::: DATA EXCERPTS

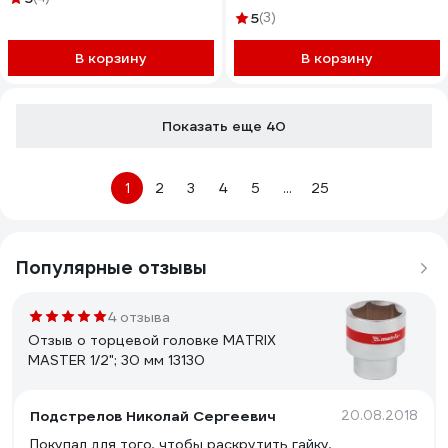
5
(3)
В корзину
В корзину
Показать еще 40
1
2
3
4
5
...
25
Популярные отзывы
4 отзыва
Отзыв о торцевой головке MATRIX
MASTER 1/2"; 30 мм 13130
Подстрелов Николай Сергеевич
20.08.2018
Покупал для того, чтобы раскрутить гайку,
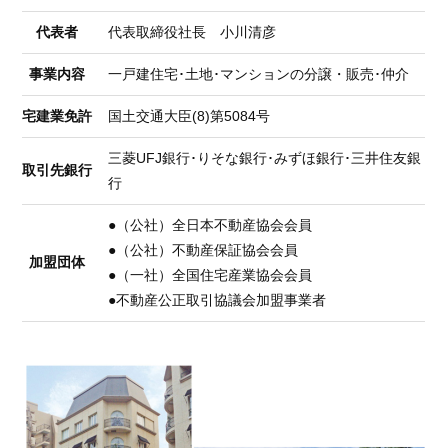
代表者
代表取締役社長 小川清彦
事業内容
一戸建住宅･土地･マンションの分譲・販売･仲介
宅建業免許
国土交通大臣(8)第5084号
三菱UFJ銀行･りそな銀行･みずほ銀行･三井住友銀
取引先銀行
行
●（公社）全日本不動産協会会員
●（公社）不動産保証協会会員
加盟団体
●（一社）全国住宅産業協会会員
●不動産公正取引協議会加盟事業者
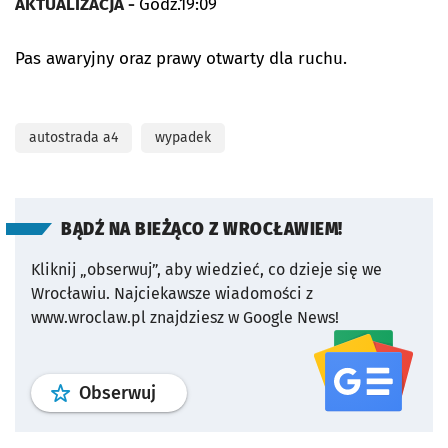
AKTUALIZACJA -
Godz.19:09
Pas awaryjny oraz prawy otwarty dla ruchu.
autostrada a4
wypadek
BĄDŹ NA BIEŻĄCO Z WROCŁAWIEM!
Kliknij „obserwuj”, aby wiedzieć, co dzieje się we
Wrocławiu.
Najciekawsze wiadomości z
www.wroclaw.pl znajdziesz w Google News!
profil
google news
serwisu wroclaw
Obserwuj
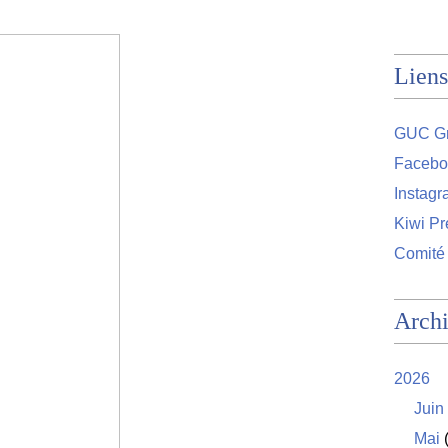
Liens
GUC Gr
Facebo
Instag
Kiwi Pr
Comité
Arch
2026
Juin
Mai
(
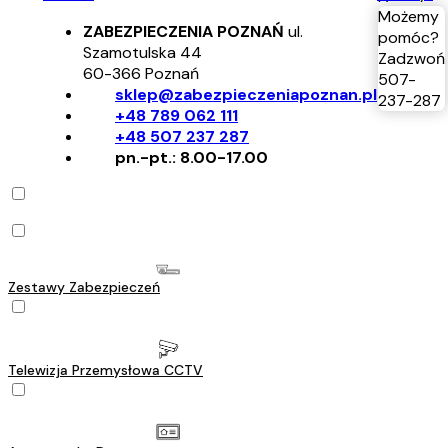
Możemy
ZABEZPIECZENIA POZNAŃ
ul.
pomóc?
Szamotulska 44
Zadzwoń
60-366
Poznań
507-
sklep@zabezpieczeniapoznan.pl
237-287
+48 789 062 111
+48 507 237 287
pn.-pt.: 8.00-17.00
Zestawy Zabezpieczeń
Telewizja Przemysłowa CCTV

::::::

→ WHAT IS NEEDED: Pick out every line of the material that contains the string "wroclaw", and copy each one.

→ WRITTEN REPLY:
www.wroclaw.pl znajdziesz w Google News!
serwisu wroclaw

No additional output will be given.